** begin Source document **

The reach of both handwritten recipes and cookbooks would expand steadily in the coming decades, and rising literacy was only one reason. Nineteenth-century Americans were prodigiously mobile. Some had emigrated from other countries, some relocated from farms to cities, and others moved from settled urban areas to the Western frontier. Young Americans regularly found themselves living far from friends and relatives who otherwise might have offered help with cooking questions. In response, mid-19th-century cookbooks attempted to offer comprehensive household advice, giving ­instructions not just on cooking but on everything from patching old clothes to caring for the sick to disciplining children. American authors routinely styled their cookbooks as “friends” or “teachers” — that is, as companions that could provide advice and instruction to struggling cooks in the most isolated of spots.

Americans’ mobility also demonstrated how easily a dish — or even a cuisine — could be lost if recipes weren’t written down. The upheaval wrought by the Civil War singlehandedly tore a hole in one of the most important bodies of unwritten American culinary knowledge: prewar plantation cookery. After the war, millions of formerly enslaved people fled the households where they had been compelled to live, taking their expertise with them. Upper-class Southern whites often had no idea how to light a stove, much less how to produce the dozens of complicated dishes they had enjoyed eating, and the same people who had worked to keep enslaved people illiterate now rued the dearth of written recipes. For decades after the war, there was a boom in cookbooks, often written by white women, attempting to approximate antebellum recipes.

** end Source document **

[What you need to do]
A. In the passage on American recipes and cookbooks, replace "Civil War" with "American Civil War" in the section between "Americans’ mobility also" and "approximate antebellum recipes.", inclusive, and write that section out.
B. According to the passage on American recipes and cookbooks, what household topics besides cooking did mid-19th-century cookbooks give instructions on? List each one.
C. Pick up the passage on American recipes and cookbooks after its final sentence and extend it.

** begin Records shown **

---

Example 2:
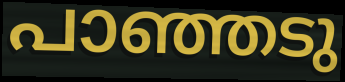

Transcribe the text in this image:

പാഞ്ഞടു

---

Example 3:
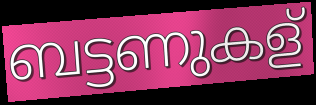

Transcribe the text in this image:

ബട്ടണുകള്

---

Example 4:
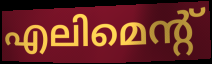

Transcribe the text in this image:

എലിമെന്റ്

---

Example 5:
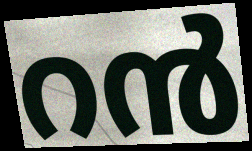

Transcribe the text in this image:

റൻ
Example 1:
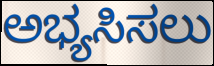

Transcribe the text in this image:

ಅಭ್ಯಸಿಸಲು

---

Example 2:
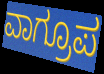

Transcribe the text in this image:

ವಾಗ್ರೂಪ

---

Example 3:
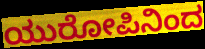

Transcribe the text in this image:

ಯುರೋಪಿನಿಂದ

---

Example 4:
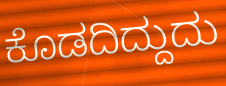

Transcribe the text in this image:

** end Records shown **

[Written answers]
A.
Americans’ mobility also demonstrated how easily a dish — or even a cuisine — could be lost if recipes weren’t written down. The upheaval wrought by the American Civil War singlehandedly tore a hole in one of the most important bodies of unwritten American culinary knowledge: prewar plantation cookery. After the war, millions of formerly enslaved people fled the households where they had been compelled to live, taking their expertise with them. Upper-class Southern whites often had no idea how to light a stove, much less how to produce the dozens of complicated dishes they had enjoyed eating, and the same people who had worked to keep enslaved people illiterate now rued the dearth of written recipes. For decades after the war, there was a boom in cookbooks, often written by white women, attempting to approximate antebellum recipes.

B.
- patching old clothes
- caring for the sick
- disciplining children

C.
Standardization of weights and measures, driven by industrial innovation, also fueled the rise of the modern American recipe. For most of the 19th century, recipes usually consisted of only a few sentences giving approximate ingredients and explaining basic procedure, with little in the way of an ingredient list and with nothing resembling precise guidance on quantities, heat, or timing. The reason for such imprecision was simple: There were no thermometers on ovens, few timepieces in American homes, and scant tools available to ordinary people to tell exactly how much of an ingredient they were adding.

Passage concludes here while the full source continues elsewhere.